Durch diese »neue Begegnung« soll nicht nur der b1eibende Wert dieser Lehre bekräftigt werden, sondern es soll auch der wahre Sinn der Überlieferung der Kirche offenbar werden. Einer stets lebendigen und schöpferischen Kirche, die aufbaut auf dem von unseren Vätern im Glauben gelegten Grund und vor allem auf jenem Grund, den im Namen Jesu Christi »die Apostel an die Kirche weitergegeben haben«, 5 dem Grund, »den niemand anderer legen kann« (vgl. 1 Kor 3, 11).

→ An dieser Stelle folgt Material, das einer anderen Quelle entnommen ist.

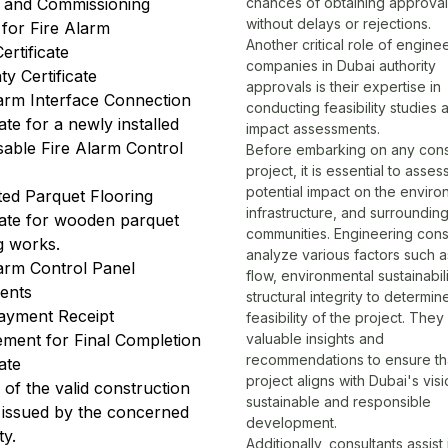
g and Commissioning
chances of obtaining approva
without delays or rejections.
 for Fire Alarm
Another critical role of engine
ertificate
companies in
Dubai authority
y Certificate
approvals
is their expertise in
larm Interface Connection
conducting feasibility studies 
cate for a newly installed
impact assessments.
sable Fire Alarm Control
Before embarking on any cons
project, it is essential to asses
potential impact on the enviro
ted Parquet Flooring
infrastructure, and surroundin
cate for wooden parquet
communities. Engineering cons
g works.
analyze various factors such as
larm Control Panel
flow, environmental sustainabil
ents
structural integrity to determin
ayment Receipt
feasibility of the project. The
ement for Final Completion
valuable insights and
recommendations to ensure th
cate
project aligns with Dubai's visi
of the valid construction
sustainable and responsible
e issued by the concerned
development.
ty.
Additionally, consultants assist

Das Bewußtsein von seiner Sendung als Nachfolger Petri bewog Leo XIII., das Wort zu ergreifen, und dasselbe Bewußtsein beseelt heute seinen Nachfolger. Wie er und die Päpste vor und nach ihm lasse ich mich vom Bild des Evangeliums inspirieren, des »Schriftgelehrten, der ein Jünger des Himmelreichs geworden ist« und von dem der Herr sagt, er »gleiche einem Hausherrn, der aus seinem reichen Vorrat Neues und Altes hervorholt« (Mt 13, 52). Der Vorrat, auf den ich mich beziehe, ist der mächtige Strom der Überlieferung der Kirche, der das seit jeher empfangene und weitergegebene »Alte« enthält und erlaubt, das »Neue«, unter dem sich das Leben der Kirche und der Welt vollzieht, zu deuten.

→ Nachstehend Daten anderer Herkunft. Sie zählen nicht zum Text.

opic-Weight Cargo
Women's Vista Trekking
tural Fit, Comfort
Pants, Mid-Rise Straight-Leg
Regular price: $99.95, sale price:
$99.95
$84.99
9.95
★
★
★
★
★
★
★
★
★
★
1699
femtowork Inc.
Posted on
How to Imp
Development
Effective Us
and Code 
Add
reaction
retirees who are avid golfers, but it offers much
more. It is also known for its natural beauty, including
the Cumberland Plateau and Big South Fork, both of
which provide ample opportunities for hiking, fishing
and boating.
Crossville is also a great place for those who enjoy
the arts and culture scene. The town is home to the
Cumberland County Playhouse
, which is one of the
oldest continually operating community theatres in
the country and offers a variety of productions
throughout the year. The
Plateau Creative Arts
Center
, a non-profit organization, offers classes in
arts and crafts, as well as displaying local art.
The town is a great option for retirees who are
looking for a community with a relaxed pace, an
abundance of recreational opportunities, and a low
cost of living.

Zu diesen Bausteinen, die durch ihre Eingliederung in die Tradition zum festen Bestand und nicht nur zur Bereicherung dieser Tradition, sondern auch zur neuen Lebenskraft des Glaubens werden, gehört die Tatkraft von Millionen von Menschen, die angeregt und geleitet vom Sozialen Lehramt der Kirche, sich dem Dienst in der Welt zur Verfügung gestellt haben. Im persönlichen Einsatz oder in Form von Gruppen, Gemeinschaften und Organisationen werden sie zu einer Großbewegung zur Verteidigung und zum Schutz der Würde des Menschen. Dadurch haben sie in den Wechselfällen der Geschichte zum Aufbau einer gerechteren Gesellschaft beigetragen und dem Unrecht eine Grenze gesetzt.

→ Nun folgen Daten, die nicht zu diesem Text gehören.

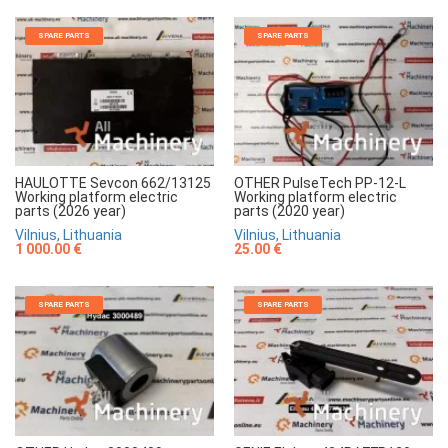
SPARE PARTS
SPARE PARTS
HAULOTTE Sevcon 662/13125
OTHER PulseTech PP-12-L
Working platform electric
Working platform electric
parts (2026 year)
parts (2020 year)
Vilnius, Lithuania
Vilnius, Lithuania
1 000.00 €
25.00 €
SPARE PARTS
SPARE PARTS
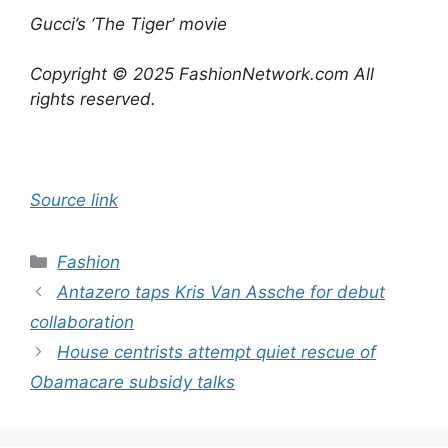
Gucci’s ‘The Tiger’ movie
Copyright © 2025 FashionNetwork.com All
rights reserved.
Source link
Categories
Fashion
Antazero taps Kris Van Assche for debut
collaboration
House centrists attempt quiet rescue of
Obamacare subsidy talks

Ziel der vorliegenden Enzyklika ist es, die Ergiebigkeit der von Leo XIII. ausgesprochenen Grundsätze herauszustellen, die zum Lehrgut der Kirche gehören und darum für die Autorität des Lehramtes bindend sind. Die pastorale Sorge hat mich aber bewogen, darüber hinaus eine Analyse einiger Ereignisse der jüngsten Geschichte vorzulegen. Es muß nicht eigens betont werden, daß die aufmerksame Beobachtung des Verlaufes der Ereignisse — um die neuen Erfordernisse für die Evangelisierung zu erkennen — zur Aufgabe der Bischöfe gehört. Sie wollen mit dieser Untersuchung freilich kein endgültiges Urteil abgeben, da das auf Grund der besonderen Eigenart ihres Lehramtes gar nicht in dessen spezifischen Bereich gehört.